▽
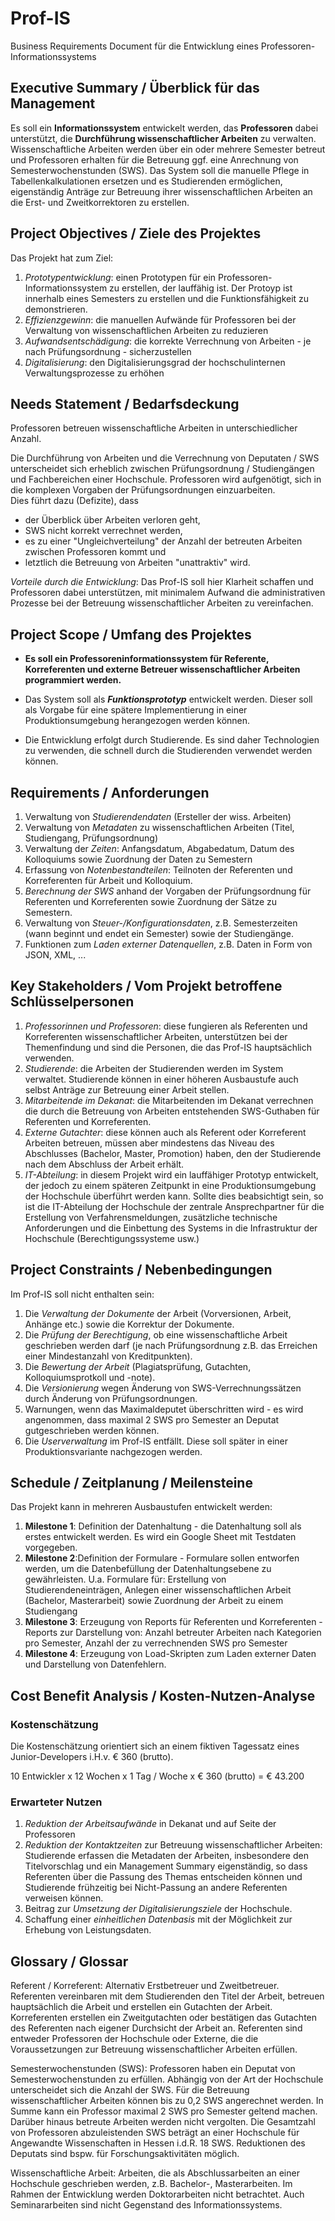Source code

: # Prof-IS  

Business Requirements Document für die Entwicklung eines Professoren-Informationssystems  

## Executive Summary / Überblick für das Management  

Es soll ein **Informationssystem** entwickelt werden, das **Professoren** dabei unterstützt, die **Durchführung wissenschaftlicher Arbeiten** zu verwalten. Wissenschaftliche Arbeiten werden über ein oder mehrere Semester betreut und Professoren erhalten für die Betreuung ggf. eine Anrechnung von Semesterwochenstunden (SWS). Das System soll die manuelle Pflege in Tabellenkalkulationen ersetzen und es Studierenden ermöglichen, eigenständig Anträge zur Betreuung ihrer wissenschaftlichen Arbeiten an die Erst- und Zweitkorrektoren zu erstellen.  

## Project Objectives / Ziele des Projektes  

Das Projekt hat zum Ziel:

1. _Prototypentwicklung_: einen Prototypen für ein Professoren-Informationssystem zu erstellen, der lauffähig ist. Der Protoyp ist innerhalb eines Semesters zu erstellen und die Funktionsfähigkeit zu demonstrieren.
2. _Effizienzgewinn_: die manuellen Aufwände für Professoren bei der Verwaltung von wissenschaftlichen Arbeiten zu reduzieren  
3. _Aufwandsentschädigung_: die korrekte Verrechnung von Arbeiten - je nach Prüfungsordnung - sicherzustellen  
4. _Digitalisierung_: den Digitalisierungsgrad der hochschulinternen Verwaltungsprozesse zu erhöhen  

## Needs Statement / Bedarfsdeckung  

Professoren betreuen wissenschaftliche Arbeiten in unterschiedlicher Anzahl.  

Die Durchführung von Arbeiten und die Verrechnung von Deputaten / SWS unterscheidet sich erheblich zwischen Prüfungsordnung / Studiengängen und Fachbereichen einer Hochschule. Professoren wird aufgenötigt, sich in die komplexen Vorgaben der Prüfungsordnungen einzuarbeiten.  
Dies führt dazu (Defizite), dass  

* der Überblick über Arbeiten verloren geht,  
* SWS nicht korrekt verrechnet werden,  
* es zu einer "Ungleichverteilung" der Anzahl der betreuten Arbeiten zwischen Professoren kommt und  
* letztlich die Betreuung von Arbeiten "unattraktiv" wird.  

_Vorteile durch die Entwicklung_: Das Prof-IS soll hier Klarheit schaffen und Professoren dabei unterstützen, mit minimalem Aufwand die administrativen Prozesse bei der Betreuung wissenschaftlicher Arbeiten zu vereinfachen.  

## Project Scope / Umfang des Projektes  

* **Es soll ein Professoreninformationssystem für Referente, Korreferenten und externe Betreuer wissenschaftlicher Arbeiten programmiert werden.**  

* Das System soll als _**Funktionsprototyp**_ entwickelt werden. Dieser soll als Vorgabe für eine spätere Implementierung in einer Produktionsumgebung herangezogen werden können.  

* Die Entwicklung erfolgt durch Studierende. Es sind daher Technologien zu verwenden, die schnell durch die Studierenden verwendet werden können.  

## Requirements / Anforderungen

1. Verwaltung von _Studierendendaten_ (Ersteller der wiss. Arbeiten)
2. Verwaltung von _Metadaten_ zu wissenschaftlichen Arbeiten (Titel, Studiengang, Prüfungsordnung)
3. Verwaltung der _Zeiten_: Anfangsdatum, Abgabedatum, Datum des Kolloquiums sowie Zuordnung der Daten zu Semestern
4. Erfassung von _Notenbestandteilen_: Teilnoten der Referenten und Korreferenten für Arbeit und Kolloquium.
5. _Berechnung der SWS_ anhand der Vorgaben der Prüfungsordnung für Referenten und Korreferenten sowie Zuordnung der Sätze zu Semestern.  
6. Verwaltung von _Steuer-/Konfigurationsdaten_, z.B. Semesterzeiten (wann beginnt und endet ein Semester) sowie der Studiengänge.  
7. Funktionen zum _Laden externer Datenquellen_, z.B. Daten in Form von JSON, XML, ...  

## Key Stakeholders / Vom Projekt betroffene Schlüsselpersonen  

1. _Professorinnen und Professoren_: diese fungieren als Referenten und Korreferenten wissenschaftlicher Arbeiten, unterstützen bei der Themenfindung und sind die Personen, die das Prof-IS hauptsächlich verwenden.  
2. _Studierende_: die Arbeiten der Studierenden werden im System verwaltet. Studierende können in einer höheren Ausbaustufe auch selbst Anträge zur Betreuung einer Arbeit stellen.
3. _Mitarbeitende im Dekanat_: die Mitarbeitenden im Dekanat verrechnen die durch die Betreuung von Arbeiten entstehenden SWS-Guthaben für Referenten und Korreferenten.  
4. _Externe Gutachter_: diese können auch als Referent oder Korreferent Arbeiten betreuen, müssen aber mindestens das Niveau des Abschlusses (Bachelor, Master, Promotion) haben, den der Studierende nach dem Abschluss der Arbeit erhält.  
5. _IT-Abteilung_: in diesem Projekt wird ein lauffähiger Prototyp entwickelt, der jedoch zu einem späteren Zeitpunkt in eine Produktionsumgebung der Hochschule überführt werden kann. Sollte dies beabsichtigt sein, so ist die IT-Abteilung der Hochschule der zentrale Ansprechpartner für die Erstellung von Verfahrensmeldungen, zusätzliche technische Anforderungen und die Einbettung des Systems in die Infrastruktur der Hochschule (Berechtigungssysteme usw.)  

## Project Constraints / Nebenbedingungen  

Im Prof-IS soll nicht enthalten sein:  

1. Die _Verwaltung der Dokumente_ der Arbeit (Vorversionen, Arbeit, Anhänge etc.) sowie die Korrektur der Dokumente.  
2. Die _Prüfung der Berechtigung_, ob eine wissenschaftliche Arbeit geschrieben werden darf (je nach Prüfungsordnung z.B. das Erreichen einer Mindestanzahl von Kreditpunkten).  
3. Die _Bewertung der Arbeit_ (Plagiatsprüfung, Gutachten, Kolloquiumsprotkoll und -note).  
4. Die _Versionierung_ wegen Änderung von SWS-Verrechnungssätzen durch Änderung von Prüfungsordnungen.  
5. Warnungen, wenn das Maximaldeputet überschritten wird - es wird angenommen, dass maximal 2 SWS pro Semester an Deputat gutgeschrieben werden können.
6. Die _Userverwaltung_ im Prof-IS entfällt. Diese soll später in einer Produktionsvariante nachgezogen werden.  

## Schedule / Zeitplanung / Meilensteine  

Das Projekt kann in mehreren Ausbaustufen entwickelt werden:

1. **Milestone 1**: Definition der Datenhaltung - die Datenhaltung soll als erstes entwickelt werden. Es wird ein Google Sheet mit Testdaten vorgegeben.  
2. **Milestone 2**:Definition der Formulare - Formulare sollen entworfen werden, um die Datenbefüllung der Datenhaltungsebene zu gewährleisten. U.a. Formulare für: Erstellung von Studierendeneinträgen, Anlegen einer wissenschaftlichen Arbeit (Bachelor, Masterarbeit) sowie Zuordnung der Arbeit zu einem Studiengang
3. **Milestone 3**: Erzeugung von Reports für Referenten und Korreferenten - Reports zur Darstellung von: Anzahl betreuter Arbeiten nach Kategorien pro Semester, Anzahl der zu verrechnenden SWS pro Semester
4. **Milestone 4**: Erzeugung von Load-Skripten zum Laden externer Daten und Darstellung von Datenfehlern.

## Cost Benefit Analysis / Kosten-Nutzen-Analyse  

### Kostenschätzung  

Die Kostenschätzung orientiert sich an einem fiktiven Tagessatz eines Junior-Developers i.H.v. € 360 (brutto).  

10 Entwickler x 12 Wochen x 1 Tag / Woche x € 360 (brutto) = € 43.200

### Erwarteter Nutzen  

1. _Reduktion der Arbeitsaufwände_ in Dekanat und auf Seite der Professoren  
2. _Reduktion der Kontaktzeiten_ zur Betreuung wissenschaftlicher Arbeiten: Studierende erfassen die Metadaten der Arbeiten, insbesondere den Titelvorschlag und ein Management Summary eigenständig, so dass Referenten über die Passung des Themas entscheiden können und Studierende frühzeitig bei Nicht-Passung an andere Referenten verweisen können.  
3. Beitrag zur _Umsetzung der Digitalisierungsziele_ der Hochschule.  
4. Schaffung einer _einheitlichen Datenbasis_ mit der Möglichkeit zur Erhebung von Leistungsdaten.  

## Glossary / Glossar  

Referent / Korreferent: Alternativ Erstbetreuer und Zweitbetreuer. Referenten vereinbaren mit dem Studierenden den Titel der Arbeit, betreuen hauptsächlich die Arbeit und erstellen ein Gutachten der Arbeit. Korreferenten erstellen ein Zweitgutachten oder bestätigen das Gutachten des Referenten nach eigener Durchsicht der Arbeit an. Referenten sind entweder Professoren der Hochschule oder Externe, die die Voraussetzungen zur Betreuung wissenschaftlicher Arbeiten erfüllen.  

Semesterwochenstunden (SWS): Professoren haben ein Deputat von Semesterwochenstunden zu erfüllen. Abhängig von der Art der Hochschule unterscheidet sich die Anzahl der SWS. Für die Betreuung wissenschaftlicher Arbeiten können bis zu 0,2 SWS angerechnet werden. In Summe kann ein Professor maximal 2 SWS pro Semester geltend machen. Darüber hinaus betreute Arbeiten werden nicht vergolten. Die Gesamtzahl von Professoren abzuleistenden SWS beträgt an einer Hochschule für Angewandte Wissenschaften in Hessen i.d.R. 18 SWS. Reduktionen des Deputats sind bspw. für Forschungsaktivitäten möglich.  

Wissenschaftliche Arbeit: Arbeiten, die als Abschlussarbeiten an einer Hochschule geschrieben werden, z.B. Bachelor-, Masterarbeiten. Im Rahmen der Entwicklung werden Doktorarbeiten nicht betrachtet. Auch Seminararbeiten sind nicht Gegenstand des Informationssystems.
△
▶ [ASSIGNED TASK] The required output is an exact copy of the lines from the start of the material above through the line containing "Professoren betreuen wissenschaftliche", inclusive, with no pictures in it.

▶ [EXPECTED ANSWER]
Source code

: # Prof-IS  

Business Requirements Document für die Entwicklung eines Professoren-Informationssystems  

## Executive Summary / Überblick für das Management  

Es soll ein **Informationssystem** entwickelt werden, das **Professoren** dabei unterstützt, die **Durchführung wissenschaftlicher Arbeiten** zu verwalten. Wissenschaftliche Arbeiten werden über ein oder mehrere Semester betreut und Professoren erhalten für die Betreuung ggf. eine Anrechnung von Semesterwochenstunden (SWS). Das System soll die manuelle Pflege in Tabellenkalkulationen ersetzen und es Studierenden ermöglichen, eigenständig Anträge zur Betreuung ihrer wissenschaftlichen Arbeiten an die Erst- und Zweitkorrektoren zu erstellen.  

## Project Objectives / Ziele des Projektes  

Das Projekt hat zum Ziel:

1. _Prototypentwicklung_: einen Prototypen für ein Professoren-Informationssystem zu erstellen, der lauffähig ist. Der Protoyp ist innerhalb eines Semesters zu erstellen und die Funktionsfähigkeit zu demonstrieren.
2. _Effizienzgewinn_: die manuellen Aufwände für Professoren bei der Verwaltung von wissenschaftlichen Arbeiten zu reduzieren  
3. _Aufwandsentschädigung_: die korrekte Verrechnung von Arbeiten - je nach Prüfungsordnung - sicherzustellen  
4. _Digitalisierung_: den Digitalisierungsgrad der hochschulinternen Verwaltungsprozesse zu erhöhen  

## Needs Statement / Bedarfsdeckung  

Professoren betreuen wissenschaftliche Arbeiten in unterschiedlicher Anzahl.  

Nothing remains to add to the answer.